Question about learning rate and optimizer

Osama26-byte opened this issue 2 months ago · comments

Hi, thanks for this great work. I was training the PTv3 model on waymo dataset on a single RTX3090 24Gb with a batch size of 2. I am training with 0.0004 lr but this seems not to work, when the learning rate reaches to 0.0004 with onecycleLR after 5 epochs loss gradually increases.
Can you suggest some way to set the Lr and optimizer and onecycleLR parameters for 2 batch size on single GPU?

Osama26-byte · Answer 1 · Sat Apr 27 2024 17:04:31 GMT+0800 (China Standard Time)

These are my loss and learning rate curve for model training on single GPU with 2 batch size on Waymo dataset. After 2nd epoch it went NaN.

my optimizer and lr_scheduler config are:

optimizer = dict(type="AdamW", lr=0.0008, weight_decay=0.005)

lr_config = dict( type="OneCycleLR", max_lr=0.0008, pct_start=0.04, anneal_strategy="cos", div_factor=10.0, final_div_factor=100.0, )

plus i am using grad_clip too:
optimizer_config = dict(grad_clip=dict(max_norm=35, norm_type=2))

Xiaoyang Wu · Answer 2 · Mon Apr 29 2024 16:08:49 GMT+0800 (China Standard Time)

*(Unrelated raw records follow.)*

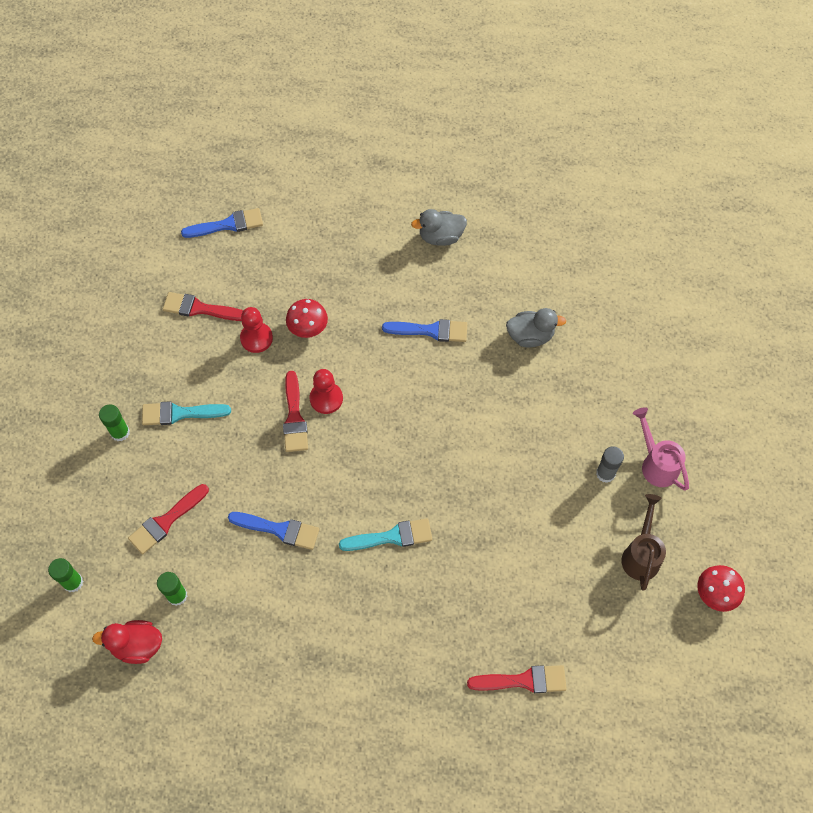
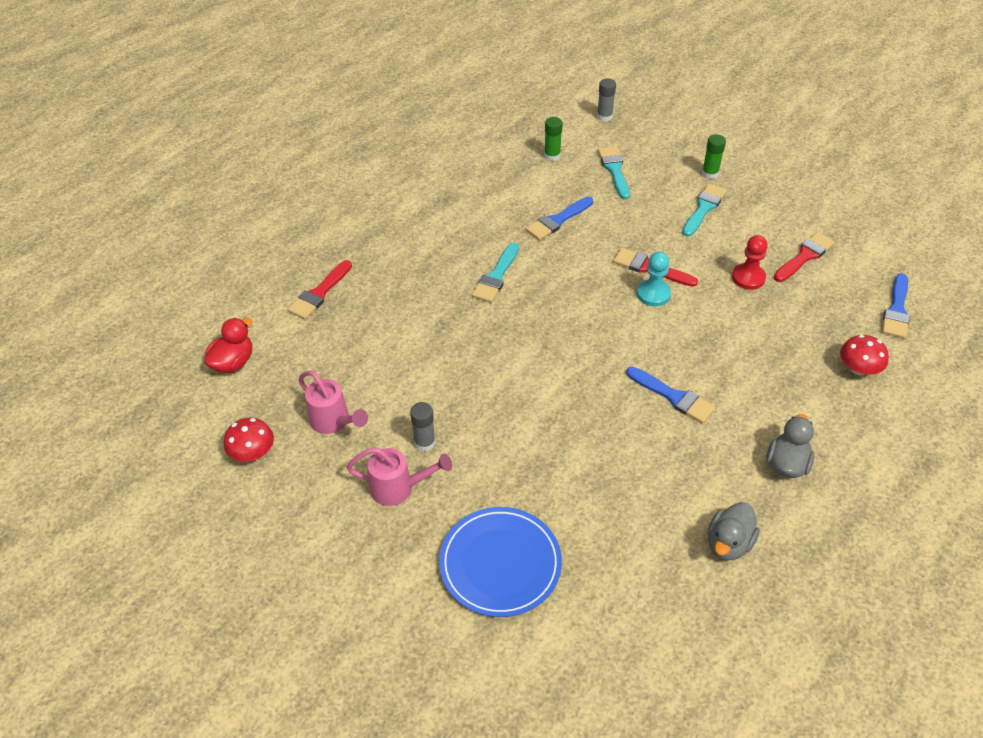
camera: 125 degrees right, 15 degrees down
green glue stick [48,558,83,593] -> grey glue stick [597,78,616,122]
red duck [92,620,162,664] -> red duck moved to [204,318,252,373]
red brush [128,484,209,554] -> turquoise brush [598,146,630,199]
red mushroom [286,299,328,338] -> red mushroom moved to [840,335,889,376]
red pawn [310,369,343,414] -> turquoise pawn [637,252,671,306]
blue brush [382,319,467,342] -> blue brush turned 90 degrees counterclockwise [626,367,716,423]
grey duck [506,308,566,347] -> grey duck moved to [708,502,760,560]
brown watering can [621,494,666,590] -> pink watering can [299,371,368,434]
none -> blue plate [439,507,562,617]

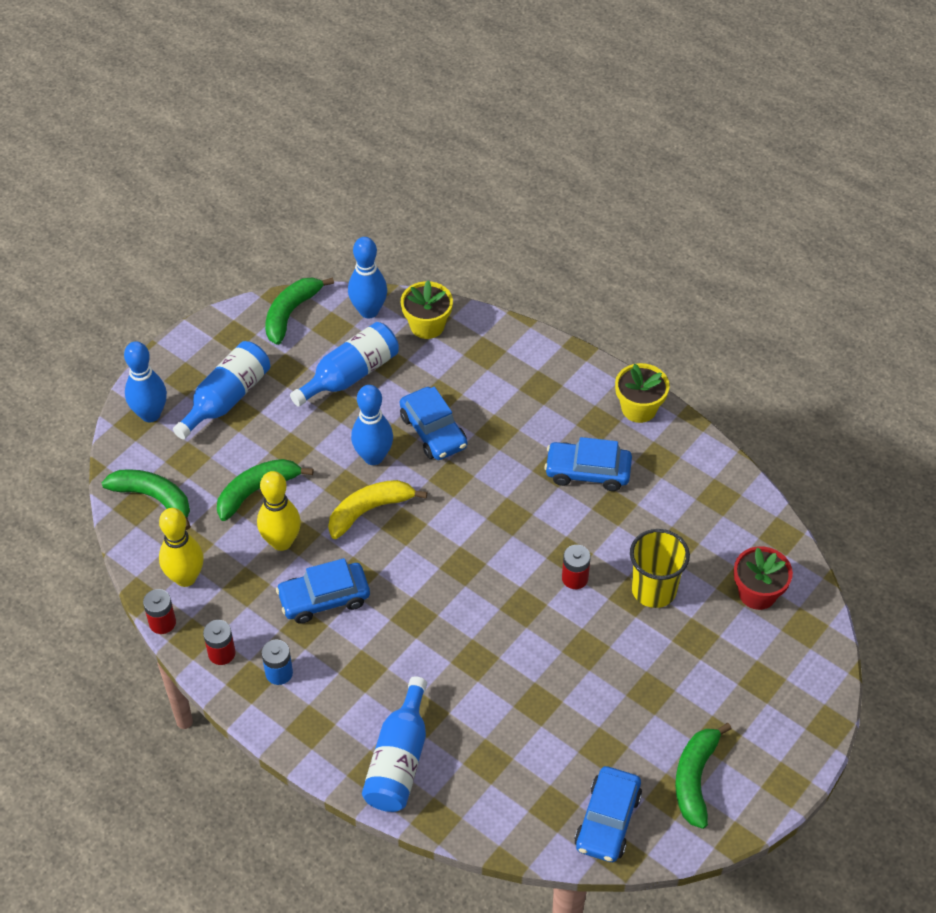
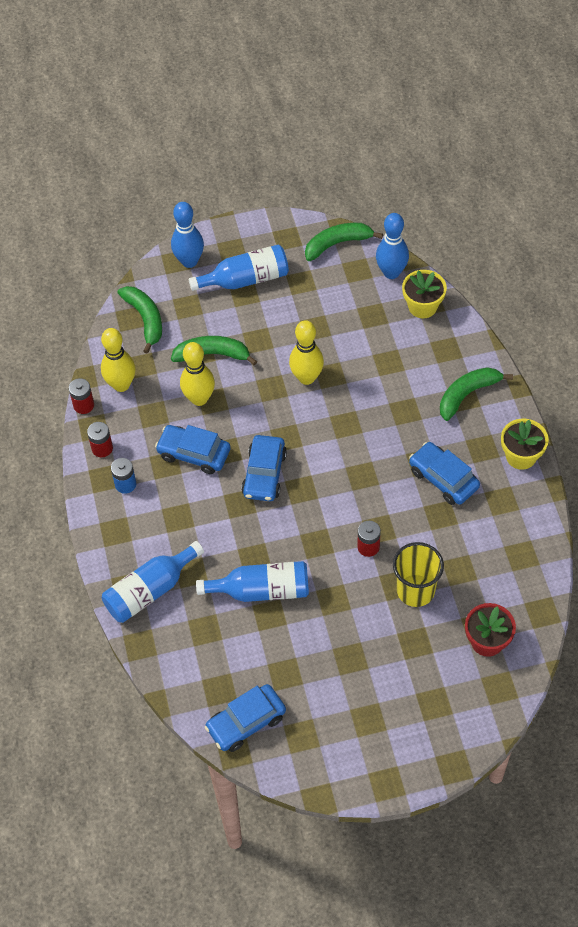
camera: 40 degrees right, 5 degrees up
blue bottle [290,322,399,407] -> blue bottle moved to [196,561,309,602]
yellow banana [328,480,428,539] -> none
blue bowling pin [351,385,393,465] -> yellow bowling pin [289,320,324,385]
blue car [400,387,467,460] -> blue car moved to [241,435,287,501]
green banana [675,723,732,829] -> green banana moved to [440,367,513,421]

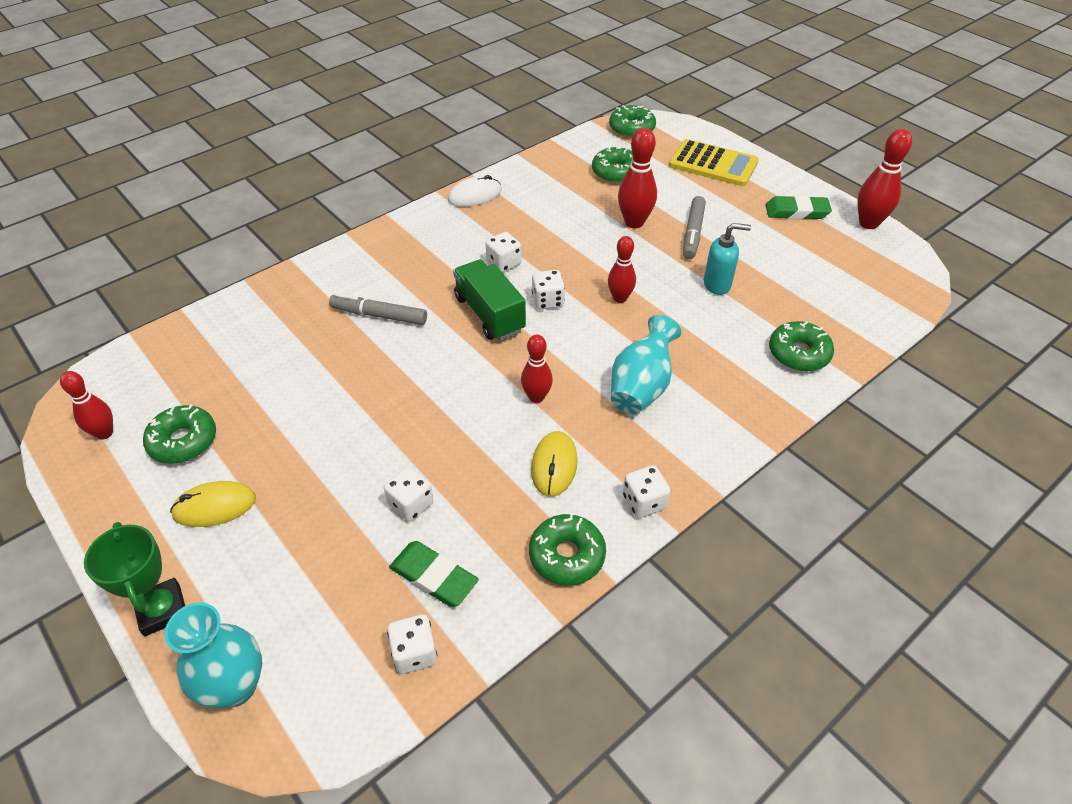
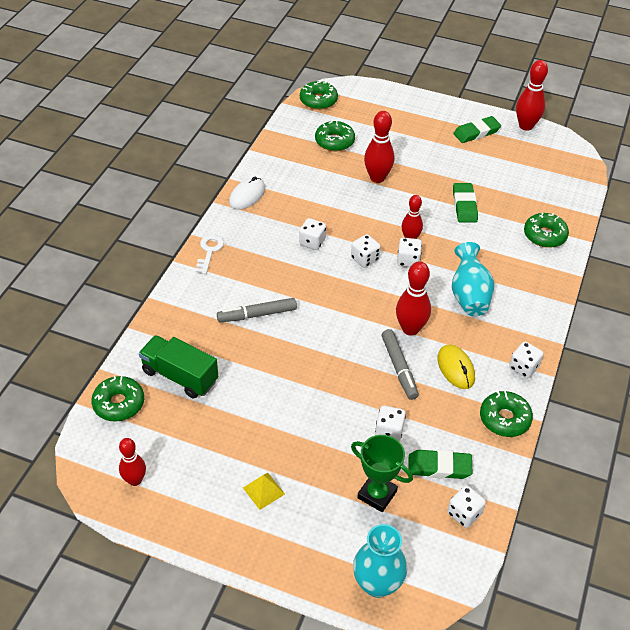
camera: 30 degrees left, 0 degrees up
green trophy [84,522,185,636] -> green trophy moved to [351,435,413,512]
green donut [143,404,216,464] -> green donut moved to [91,376,144,422]
yellow mouse [170,481,256,527] -> yellow pyramid [243,473,285,510]
green truck [453,259,526,341] -> green truck moved to [139,335,218,398]
red bowling pin [521,334,553,403] -> red bowling pin [396,261,431,336], size x1.50
yellow calculator [669,139,759,186] -> none
grey marker [683,196,706,259] -> grey marker moved to [382,329,419,400]
turquoise soap dispenser [704,223,751,295] -> green eraser [453,183,478,222]
none -> white key [196,234,224,274]
none -> white dice [397,238,422,267]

Hi, as with any MSA-based attention, the training parameter is sensitive. Also, we don't recommend training the model with a small batch size.

Osama26-byte · Answer 3 · Mon Apr 29 2024 16:42:50 GMT+0800 (China Standard Time)

Thanks for reply. Another question is I investigated the optimizer code, you are distributing model parameters in to 2 groups one with 'block' keyword in them and other with all remaining parameters. Can you explain this working if I am right this is what you are doing and does it will effect the performance if I train model with no parameter division?

Xiaoyang Wu · Answer 4 · Mon Apr 29 2024 21:16:40 GMT+0800 (China Standard Time)

So, one tech for training attention is scaling the learning rate of the attention block to 1/10 of the default learning rate.